Page-level text extractions:
= = = = =

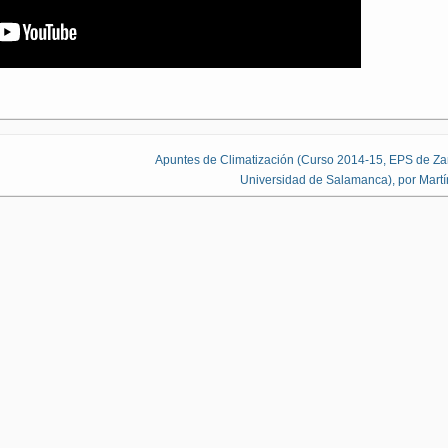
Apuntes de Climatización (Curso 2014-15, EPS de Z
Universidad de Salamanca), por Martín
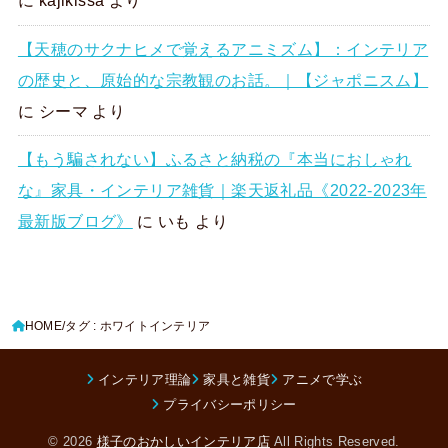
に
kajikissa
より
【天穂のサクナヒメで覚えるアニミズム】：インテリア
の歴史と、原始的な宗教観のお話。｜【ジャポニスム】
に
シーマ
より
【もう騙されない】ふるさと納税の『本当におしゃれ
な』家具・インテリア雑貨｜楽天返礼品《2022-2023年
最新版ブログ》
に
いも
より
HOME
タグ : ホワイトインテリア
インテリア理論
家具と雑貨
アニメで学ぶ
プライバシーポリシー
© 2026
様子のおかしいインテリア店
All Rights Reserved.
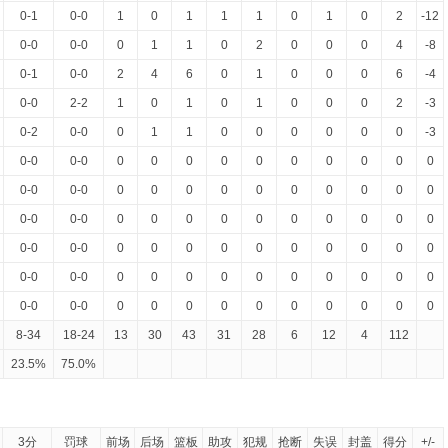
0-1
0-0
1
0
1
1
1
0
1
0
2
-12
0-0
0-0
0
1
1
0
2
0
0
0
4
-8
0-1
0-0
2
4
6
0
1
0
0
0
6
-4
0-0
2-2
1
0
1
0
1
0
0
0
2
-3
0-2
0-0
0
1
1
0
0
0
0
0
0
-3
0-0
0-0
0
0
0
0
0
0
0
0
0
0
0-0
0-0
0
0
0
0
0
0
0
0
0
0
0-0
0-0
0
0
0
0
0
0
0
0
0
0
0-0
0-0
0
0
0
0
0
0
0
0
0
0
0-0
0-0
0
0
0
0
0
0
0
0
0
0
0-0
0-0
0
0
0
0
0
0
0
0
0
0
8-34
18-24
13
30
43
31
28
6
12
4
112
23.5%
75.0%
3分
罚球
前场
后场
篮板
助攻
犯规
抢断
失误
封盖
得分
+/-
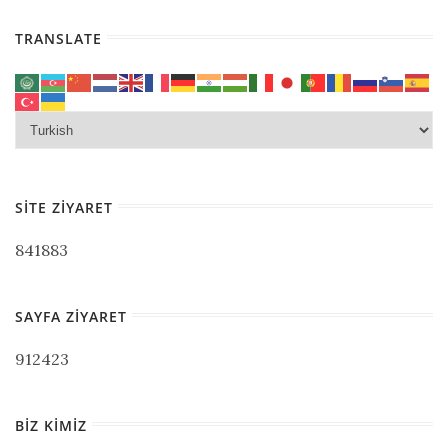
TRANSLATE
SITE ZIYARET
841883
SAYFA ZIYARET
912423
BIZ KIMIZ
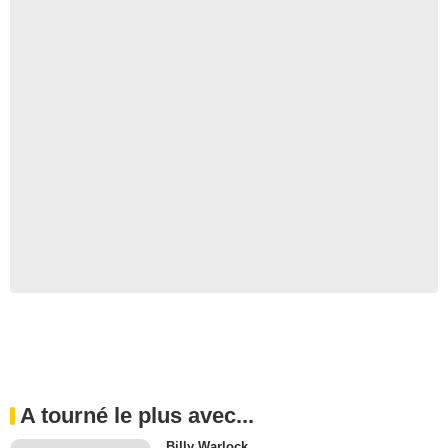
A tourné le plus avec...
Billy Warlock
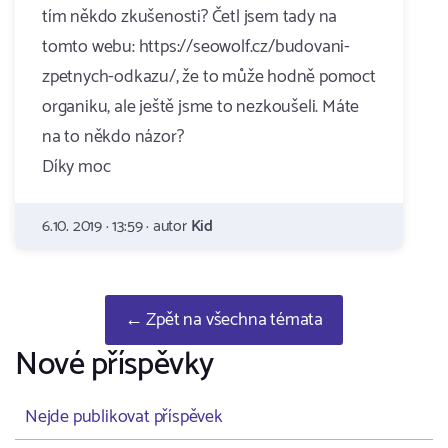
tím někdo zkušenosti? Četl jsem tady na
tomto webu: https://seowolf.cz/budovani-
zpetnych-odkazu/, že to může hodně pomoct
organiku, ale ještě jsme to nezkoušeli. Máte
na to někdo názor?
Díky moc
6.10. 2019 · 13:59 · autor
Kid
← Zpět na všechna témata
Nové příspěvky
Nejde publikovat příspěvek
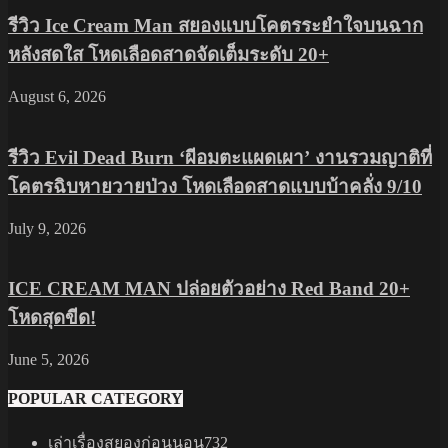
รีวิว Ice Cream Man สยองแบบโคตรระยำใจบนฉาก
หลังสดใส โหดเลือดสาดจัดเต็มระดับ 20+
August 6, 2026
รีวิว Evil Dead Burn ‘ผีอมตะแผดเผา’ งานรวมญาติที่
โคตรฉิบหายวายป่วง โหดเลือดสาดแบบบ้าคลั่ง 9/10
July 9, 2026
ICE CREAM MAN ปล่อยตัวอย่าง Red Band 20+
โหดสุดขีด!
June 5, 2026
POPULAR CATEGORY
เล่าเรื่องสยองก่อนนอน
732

= = = = =

Exercise objective: Return the extracted text verbatim, starting at the first line of the entries and ending with the line that contains "Billy Warlock". Omit the pictures.

Exercise solution:
Apuntes de Climatización (Curso 2014-15, EPS de Z
Universidad de Salamanca), por Martín
に
kajikissa
より
【天穂のサクナヒメで覚えるアニミズム】：インテリア
の歴史と、原始的な宗教観のお話。｜【ジャポニスム】
に
シーマ
より
【もう騙されない】ふるさと納税の『本当におしゃれ
な』家具・インテリア雑貨｜楽天返礼品《2022-2023年
最新版ブログ》
に
いも
より
HOME
タグ : ホワイトインテリア
インテリア理論
家具と雑貨
アニメで学ぶ
プライバシーポリシー
© 2026
様子のおかしいインテリア店
All Rights Reserved.
0-1
0-0
1
0
1
1
1
0
1
0
2
-12
0-0
0-0
0
1
1
0
2
0
0
0
4
-8
0-1
0-0
2
4
6
0
1
0
0
0
6
-4
0-0
2-2
1
0
1
0
1
0
0
0
2
-3
0-2
0-0
0
1
1
0
0
0
0
0
0
-3
0-0
0-0
0
0
0
0
0
0
0
0
0
0
0-0
0-0
0
0
0
0
0
0
0
0
0
0
0-0
0-0
0
0
0
0
0
0
0
0
0
0
0-0
0-0
0
0
0
0
0
0
0
0
0
0
0-0
0-0
0
0
0
0
0
0
0
0
0
0
0-0
0-0
0
0
0
0
0
0
0
0
0
0
8-34
18-24
13
30
43
31
28
6
12
4
112
23.5%
75.0%
3分
罚球
前场
后场
篮板
助攻
犯规
抢断
失误
封盖
得分
+/-
TRANSLATE
SITE ZIYARET
841883
SAYFA ZIYARET
912423
BIZ KIMIZ
A tourné le plus avec...
Billy Warlock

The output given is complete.